§ **Selected text**
++++++++++
April 15, 1939 – October 19, 2019
Donna Lou Baker (nee Johnson) passed away October 19, 2019. She was, as they say, 80 years “young” and left the world peacefully. She was born in Galesburg, Illinois where her parents shared ownership of a farm, owned a gas station, and spent many years helping operate and then owning restaurants. The last restaurant was Victoria’s Coffee Shop in Santa Barbara, CA. Her parents Floyd and Mary Johnson raised up their sterling daughters, Donna Lou and Kay Violet in an atmosphere of love and acceptance.
Donna could do many things with excellence… cooking, cleaning, organizing, accounting, investing, gardening, and finding lost of socks. After college in Florida, Donna traveled to California with a carload of friends. She worked in accounting and then later went to work for Baker Consultants, a heating and air conditioning company owned and operated by her boss, Wayne Howard Baker. They married December 20, 1970. On September 3, 1971 Donna gave birth to a baby boy who she christened, Scott Floyd. During Scott’s early years, they spent time in a remote area of The Kofa Game Reserve outside of Yuma, Arizona. The property was acquired by the Baker family in 1963 and included an old building that was later remodeled and dubbed “the bunk house”.
++++++++++
§ **Exercise data**
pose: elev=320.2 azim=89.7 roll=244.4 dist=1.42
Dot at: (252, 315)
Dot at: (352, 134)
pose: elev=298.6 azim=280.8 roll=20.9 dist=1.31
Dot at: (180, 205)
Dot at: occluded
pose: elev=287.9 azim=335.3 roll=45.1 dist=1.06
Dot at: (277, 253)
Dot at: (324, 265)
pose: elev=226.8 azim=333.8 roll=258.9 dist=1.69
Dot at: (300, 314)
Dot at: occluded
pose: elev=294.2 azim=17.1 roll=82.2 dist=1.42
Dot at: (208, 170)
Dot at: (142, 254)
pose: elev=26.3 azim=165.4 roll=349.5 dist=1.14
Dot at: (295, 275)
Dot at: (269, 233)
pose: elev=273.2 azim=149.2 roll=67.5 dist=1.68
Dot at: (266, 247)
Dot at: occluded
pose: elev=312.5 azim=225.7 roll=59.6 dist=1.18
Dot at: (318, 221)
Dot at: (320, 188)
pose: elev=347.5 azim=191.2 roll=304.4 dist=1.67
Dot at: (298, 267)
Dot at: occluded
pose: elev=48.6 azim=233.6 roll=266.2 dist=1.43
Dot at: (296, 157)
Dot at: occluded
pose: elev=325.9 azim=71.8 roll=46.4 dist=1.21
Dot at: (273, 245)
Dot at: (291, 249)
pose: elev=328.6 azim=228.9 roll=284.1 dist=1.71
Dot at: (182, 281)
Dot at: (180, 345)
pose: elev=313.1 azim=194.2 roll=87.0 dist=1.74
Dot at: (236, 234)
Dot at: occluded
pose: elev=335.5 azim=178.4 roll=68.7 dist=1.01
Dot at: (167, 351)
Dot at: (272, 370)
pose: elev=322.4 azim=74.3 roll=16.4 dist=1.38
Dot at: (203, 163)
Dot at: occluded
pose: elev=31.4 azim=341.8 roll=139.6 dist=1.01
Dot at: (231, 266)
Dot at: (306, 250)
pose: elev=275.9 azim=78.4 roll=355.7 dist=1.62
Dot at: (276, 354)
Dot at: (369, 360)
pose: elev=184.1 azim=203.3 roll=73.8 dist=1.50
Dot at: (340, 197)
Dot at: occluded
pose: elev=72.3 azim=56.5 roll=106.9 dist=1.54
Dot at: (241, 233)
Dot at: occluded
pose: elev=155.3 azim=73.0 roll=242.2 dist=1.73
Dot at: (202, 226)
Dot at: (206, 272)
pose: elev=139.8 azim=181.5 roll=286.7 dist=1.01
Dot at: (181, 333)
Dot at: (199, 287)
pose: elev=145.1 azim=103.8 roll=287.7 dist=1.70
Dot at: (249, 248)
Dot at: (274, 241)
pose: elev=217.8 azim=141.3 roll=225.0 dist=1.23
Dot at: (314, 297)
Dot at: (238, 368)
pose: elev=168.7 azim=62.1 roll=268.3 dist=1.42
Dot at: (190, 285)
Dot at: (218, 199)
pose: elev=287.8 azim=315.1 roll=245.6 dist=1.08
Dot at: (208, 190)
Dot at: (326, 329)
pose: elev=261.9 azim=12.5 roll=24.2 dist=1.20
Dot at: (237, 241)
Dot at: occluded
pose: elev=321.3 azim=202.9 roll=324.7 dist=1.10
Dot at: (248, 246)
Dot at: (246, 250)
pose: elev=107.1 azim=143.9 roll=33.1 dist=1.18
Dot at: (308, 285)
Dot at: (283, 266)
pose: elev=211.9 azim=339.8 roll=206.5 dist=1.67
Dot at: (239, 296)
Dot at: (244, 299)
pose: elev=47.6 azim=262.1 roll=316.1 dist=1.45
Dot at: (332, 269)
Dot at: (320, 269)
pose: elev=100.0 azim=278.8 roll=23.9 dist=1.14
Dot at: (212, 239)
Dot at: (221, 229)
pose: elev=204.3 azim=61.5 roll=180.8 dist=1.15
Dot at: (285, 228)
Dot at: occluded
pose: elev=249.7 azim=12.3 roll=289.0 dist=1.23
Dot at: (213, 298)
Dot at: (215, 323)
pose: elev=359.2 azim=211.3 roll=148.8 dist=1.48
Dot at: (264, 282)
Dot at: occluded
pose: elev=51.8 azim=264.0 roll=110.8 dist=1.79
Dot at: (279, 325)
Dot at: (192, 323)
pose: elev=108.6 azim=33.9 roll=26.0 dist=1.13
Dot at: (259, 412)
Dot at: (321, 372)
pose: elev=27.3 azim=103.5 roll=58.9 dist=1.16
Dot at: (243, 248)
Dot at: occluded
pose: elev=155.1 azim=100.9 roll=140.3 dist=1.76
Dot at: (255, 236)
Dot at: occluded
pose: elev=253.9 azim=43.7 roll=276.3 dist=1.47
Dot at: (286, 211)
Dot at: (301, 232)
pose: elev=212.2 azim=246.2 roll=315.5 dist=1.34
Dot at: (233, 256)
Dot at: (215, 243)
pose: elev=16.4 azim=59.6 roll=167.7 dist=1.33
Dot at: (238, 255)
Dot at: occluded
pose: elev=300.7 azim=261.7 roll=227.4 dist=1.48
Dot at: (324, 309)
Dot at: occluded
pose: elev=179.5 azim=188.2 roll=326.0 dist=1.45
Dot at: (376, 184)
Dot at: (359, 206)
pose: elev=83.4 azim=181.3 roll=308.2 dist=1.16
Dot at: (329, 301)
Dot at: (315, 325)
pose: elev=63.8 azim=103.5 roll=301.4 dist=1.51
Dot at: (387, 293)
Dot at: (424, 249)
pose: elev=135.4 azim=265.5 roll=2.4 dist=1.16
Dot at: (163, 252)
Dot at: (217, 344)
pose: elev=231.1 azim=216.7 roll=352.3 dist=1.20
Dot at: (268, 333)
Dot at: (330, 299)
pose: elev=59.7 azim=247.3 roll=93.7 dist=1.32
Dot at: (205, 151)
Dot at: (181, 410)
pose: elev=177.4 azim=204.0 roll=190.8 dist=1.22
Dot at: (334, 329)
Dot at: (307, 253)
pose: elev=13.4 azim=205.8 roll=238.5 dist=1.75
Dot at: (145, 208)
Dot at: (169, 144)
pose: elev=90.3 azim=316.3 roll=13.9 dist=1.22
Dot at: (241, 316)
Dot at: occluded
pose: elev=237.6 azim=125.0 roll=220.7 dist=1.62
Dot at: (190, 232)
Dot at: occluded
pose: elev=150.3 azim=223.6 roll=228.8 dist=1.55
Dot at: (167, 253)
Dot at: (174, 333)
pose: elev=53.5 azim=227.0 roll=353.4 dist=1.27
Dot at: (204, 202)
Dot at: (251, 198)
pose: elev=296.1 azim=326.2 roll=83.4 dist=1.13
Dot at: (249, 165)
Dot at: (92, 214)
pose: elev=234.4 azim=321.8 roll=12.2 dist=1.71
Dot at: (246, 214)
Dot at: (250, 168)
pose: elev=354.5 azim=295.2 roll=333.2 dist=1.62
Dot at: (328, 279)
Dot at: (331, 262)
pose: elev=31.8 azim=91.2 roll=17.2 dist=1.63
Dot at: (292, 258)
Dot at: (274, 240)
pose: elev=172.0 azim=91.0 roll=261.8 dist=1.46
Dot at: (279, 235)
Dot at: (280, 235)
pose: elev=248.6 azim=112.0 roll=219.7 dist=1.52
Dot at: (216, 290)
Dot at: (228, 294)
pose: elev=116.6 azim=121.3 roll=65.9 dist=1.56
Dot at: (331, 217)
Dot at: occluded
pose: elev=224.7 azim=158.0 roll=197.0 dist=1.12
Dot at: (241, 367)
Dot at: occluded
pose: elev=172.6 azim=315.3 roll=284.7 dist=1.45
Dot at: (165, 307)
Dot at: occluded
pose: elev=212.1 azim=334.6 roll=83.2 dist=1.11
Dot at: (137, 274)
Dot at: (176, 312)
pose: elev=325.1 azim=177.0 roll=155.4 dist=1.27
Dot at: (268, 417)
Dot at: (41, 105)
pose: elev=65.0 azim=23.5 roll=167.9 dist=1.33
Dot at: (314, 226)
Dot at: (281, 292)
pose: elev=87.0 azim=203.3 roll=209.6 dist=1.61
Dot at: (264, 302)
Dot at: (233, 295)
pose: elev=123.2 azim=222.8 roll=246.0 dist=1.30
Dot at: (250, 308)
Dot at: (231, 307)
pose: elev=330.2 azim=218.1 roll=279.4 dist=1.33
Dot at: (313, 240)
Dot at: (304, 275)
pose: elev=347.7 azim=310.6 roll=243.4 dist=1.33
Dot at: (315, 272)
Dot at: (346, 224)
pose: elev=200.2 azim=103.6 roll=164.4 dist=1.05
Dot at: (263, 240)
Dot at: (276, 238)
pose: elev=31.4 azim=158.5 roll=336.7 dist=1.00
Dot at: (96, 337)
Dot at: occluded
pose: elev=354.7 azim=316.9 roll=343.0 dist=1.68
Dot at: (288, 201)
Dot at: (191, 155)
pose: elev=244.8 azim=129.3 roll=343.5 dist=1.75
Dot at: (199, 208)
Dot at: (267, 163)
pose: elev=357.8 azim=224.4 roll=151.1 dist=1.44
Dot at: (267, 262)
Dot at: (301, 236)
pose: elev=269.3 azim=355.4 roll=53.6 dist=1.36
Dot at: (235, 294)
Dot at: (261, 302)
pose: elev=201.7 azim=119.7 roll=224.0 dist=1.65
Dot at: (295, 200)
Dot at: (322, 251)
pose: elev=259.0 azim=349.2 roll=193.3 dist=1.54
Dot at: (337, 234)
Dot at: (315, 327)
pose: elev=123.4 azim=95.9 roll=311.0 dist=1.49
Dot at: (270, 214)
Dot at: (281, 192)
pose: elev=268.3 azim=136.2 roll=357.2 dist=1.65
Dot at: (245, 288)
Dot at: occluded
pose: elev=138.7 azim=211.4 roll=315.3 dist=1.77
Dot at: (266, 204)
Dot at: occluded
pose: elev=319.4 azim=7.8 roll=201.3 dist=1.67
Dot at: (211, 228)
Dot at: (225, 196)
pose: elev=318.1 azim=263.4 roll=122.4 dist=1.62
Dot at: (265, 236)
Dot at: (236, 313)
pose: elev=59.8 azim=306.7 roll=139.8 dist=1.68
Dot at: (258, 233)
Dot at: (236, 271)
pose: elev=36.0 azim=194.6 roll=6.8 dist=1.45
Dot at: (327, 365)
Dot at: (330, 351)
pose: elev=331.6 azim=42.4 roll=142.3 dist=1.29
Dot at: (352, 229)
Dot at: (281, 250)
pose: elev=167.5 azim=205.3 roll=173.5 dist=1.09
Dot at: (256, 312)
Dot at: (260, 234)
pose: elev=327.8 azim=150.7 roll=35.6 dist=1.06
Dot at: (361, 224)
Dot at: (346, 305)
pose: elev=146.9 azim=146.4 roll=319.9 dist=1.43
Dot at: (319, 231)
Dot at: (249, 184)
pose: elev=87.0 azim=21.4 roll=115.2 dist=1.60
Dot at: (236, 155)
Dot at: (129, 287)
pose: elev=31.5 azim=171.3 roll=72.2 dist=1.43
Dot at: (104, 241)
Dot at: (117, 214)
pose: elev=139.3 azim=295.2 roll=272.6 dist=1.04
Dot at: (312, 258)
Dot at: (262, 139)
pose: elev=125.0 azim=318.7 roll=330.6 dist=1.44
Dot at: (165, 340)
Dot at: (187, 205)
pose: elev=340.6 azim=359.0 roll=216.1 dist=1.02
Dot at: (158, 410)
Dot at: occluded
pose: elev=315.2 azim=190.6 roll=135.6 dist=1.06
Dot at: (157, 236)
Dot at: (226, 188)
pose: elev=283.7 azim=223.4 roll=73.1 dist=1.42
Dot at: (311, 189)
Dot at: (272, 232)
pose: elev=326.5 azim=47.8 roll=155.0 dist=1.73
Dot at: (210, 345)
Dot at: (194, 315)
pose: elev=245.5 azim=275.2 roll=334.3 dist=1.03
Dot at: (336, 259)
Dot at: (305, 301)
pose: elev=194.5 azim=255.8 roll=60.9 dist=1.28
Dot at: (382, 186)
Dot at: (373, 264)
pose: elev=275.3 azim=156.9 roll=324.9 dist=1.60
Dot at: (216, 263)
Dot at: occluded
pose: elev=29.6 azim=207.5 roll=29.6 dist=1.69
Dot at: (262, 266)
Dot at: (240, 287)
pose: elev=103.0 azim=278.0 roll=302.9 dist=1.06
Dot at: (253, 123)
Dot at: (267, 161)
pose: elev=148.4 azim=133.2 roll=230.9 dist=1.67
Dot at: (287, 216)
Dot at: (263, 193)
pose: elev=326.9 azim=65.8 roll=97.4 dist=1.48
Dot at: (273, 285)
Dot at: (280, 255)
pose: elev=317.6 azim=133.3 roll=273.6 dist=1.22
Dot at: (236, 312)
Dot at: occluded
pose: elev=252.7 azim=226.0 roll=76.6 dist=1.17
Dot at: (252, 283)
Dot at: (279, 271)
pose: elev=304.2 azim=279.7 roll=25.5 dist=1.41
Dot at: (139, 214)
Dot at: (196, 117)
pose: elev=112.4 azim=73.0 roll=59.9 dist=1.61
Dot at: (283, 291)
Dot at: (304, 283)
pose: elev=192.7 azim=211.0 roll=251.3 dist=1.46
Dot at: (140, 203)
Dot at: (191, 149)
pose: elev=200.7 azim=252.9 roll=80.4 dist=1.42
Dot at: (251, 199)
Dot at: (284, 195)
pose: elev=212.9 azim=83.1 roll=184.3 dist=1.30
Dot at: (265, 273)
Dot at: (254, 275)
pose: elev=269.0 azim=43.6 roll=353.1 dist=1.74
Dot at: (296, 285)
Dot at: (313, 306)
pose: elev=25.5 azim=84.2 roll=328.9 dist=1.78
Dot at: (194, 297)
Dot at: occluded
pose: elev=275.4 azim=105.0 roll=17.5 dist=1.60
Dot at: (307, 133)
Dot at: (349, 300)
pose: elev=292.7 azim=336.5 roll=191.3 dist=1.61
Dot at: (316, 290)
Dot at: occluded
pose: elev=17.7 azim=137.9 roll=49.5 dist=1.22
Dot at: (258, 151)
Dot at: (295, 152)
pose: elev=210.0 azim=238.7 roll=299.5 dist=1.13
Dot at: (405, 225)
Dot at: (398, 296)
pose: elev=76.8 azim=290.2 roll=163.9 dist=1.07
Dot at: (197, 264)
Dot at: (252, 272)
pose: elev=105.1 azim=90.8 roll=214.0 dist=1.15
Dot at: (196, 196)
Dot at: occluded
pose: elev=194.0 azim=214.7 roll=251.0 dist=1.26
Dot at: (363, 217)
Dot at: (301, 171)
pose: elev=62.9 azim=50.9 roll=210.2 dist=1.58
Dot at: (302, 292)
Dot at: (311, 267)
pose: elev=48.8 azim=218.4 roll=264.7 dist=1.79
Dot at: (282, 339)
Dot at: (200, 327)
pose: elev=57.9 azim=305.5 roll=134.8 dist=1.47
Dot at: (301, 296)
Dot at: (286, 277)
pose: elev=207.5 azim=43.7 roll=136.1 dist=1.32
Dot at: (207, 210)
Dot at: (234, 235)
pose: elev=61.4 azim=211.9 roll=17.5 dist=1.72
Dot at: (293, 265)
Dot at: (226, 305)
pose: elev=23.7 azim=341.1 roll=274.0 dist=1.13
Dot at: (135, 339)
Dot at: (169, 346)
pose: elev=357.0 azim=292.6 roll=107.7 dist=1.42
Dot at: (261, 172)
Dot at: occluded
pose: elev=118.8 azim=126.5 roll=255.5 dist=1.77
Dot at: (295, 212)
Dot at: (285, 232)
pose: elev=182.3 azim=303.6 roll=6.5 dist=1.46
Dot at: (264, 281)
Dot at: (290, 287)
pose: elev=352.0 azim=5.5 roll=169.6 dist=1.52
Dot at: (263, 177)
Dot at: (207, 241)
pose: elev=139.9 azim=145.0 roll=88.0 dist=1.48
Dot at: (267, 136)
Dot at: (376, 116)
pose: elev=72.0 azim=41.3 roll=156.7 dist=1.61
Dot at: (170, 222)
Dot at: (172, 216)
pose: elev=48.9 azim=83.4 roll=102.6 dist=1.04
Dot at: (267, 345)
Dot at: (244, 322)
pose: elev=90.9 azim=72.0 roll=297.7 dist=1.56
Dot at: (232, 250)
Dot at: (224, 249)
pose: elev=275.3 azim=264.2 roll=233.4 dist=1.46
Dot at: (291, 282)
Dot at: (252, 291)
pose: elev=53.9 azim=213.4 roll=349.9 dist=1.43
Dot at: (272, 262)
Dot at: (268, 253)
++++++++++
§ **Task set**
[1] Please copy the obituary word for word, from "April 15, 1939" to "love and acceptance.".
[2] In the entries, rewrite the lines from the line with "pose: elev=192.7 azim=211.0" to the line with "Dot at: (252, 272)" as a Markdown table with the columns Nr and Line, giving each line a row number and leaving out blank lines.

§ **Problem solutions**
[1]
April 15, 1939 – October 19, 2019
Donna Lou Baker (nee Johnson) passed away October 19, 2019. She was, as they say, 80 years “young” and left the world peacefully. She was born in Galesburg, Illinois where her parents shared ownership of a farm, owned a gas station, and spent many years helping operate and then owning restaurants. The last restaurant was Victoria’s Coffee Shop in Santa Barbara, CA. Her parents Floyd and Mary Johnson raised up their sterling daughters, Donna Lou and Kay Violet in an atmosphere of love and acceptance.

[2]
| Nr | Line |
|---|---|
| 1 | pose: elev=192.7 azim=211.0 roll=251.3 dist=1.46 |
| 2 | Dot at: (140, 203) |
| 3 | Dot at: (191, 149) |
| 4 | pose: elev=200.7 azim=252.9 roll=80.4 dist=1.42 |
| 5 | Dot at: (251, 199) |
| 6 | Dot at: (284, 195) |
| 7 | pose: elev=212.9 azim=83.1 roll=184.3 dist=1.30 |
| 8 | Dot at: (265, 273) |
| 9 | Dot at: (254, 275) |
| 10 | pose: elev=269.0 azim=43.6 roll=353.1 dist=1.74 |
| 11 | Dot at: (296, 285) |
| 12 | Dot at: (313, 306) |
| 13 | pose: elev=25.5 azim=84.2 roll=328.9 dist=1.78 |
| 14 | Dot at: (194, 297) |
| 15 | Dot at: occluded |
| 16 | pose: elev=275.4 azim=105.0 roll=17.5 dist=1.60 |
| 17 | Dot at: (307, 133) |
| 18 | Dot at: (349, 300) |
| 19 | pose: elev=292.7 azim=336.5 roll=191.3 dist=1.61 |
| 20 | Dot at: (316, 290) |
| 21 | Dot at: occluded |
| 22 | pose: elev=17.7 azim=137.9 roll=49.5 dist=1.22 |
| 23 | Dot at: (258, 151) |
| 24 | Dot at: (295, 152) |
| 25 | pose: elev=210.0 azim=238.7 roll=299.5 dist=1.13 |
| 26 | Dot at: (405, 225) |
| 27 | Dot at: (398, 296) |
| 28 | pose: elev=76.8 azim=290.2 roll=163.9 dist=1.07 |
| 29 | Dot at: (197, 264) |
| 30 | Dot at: (252, 272) |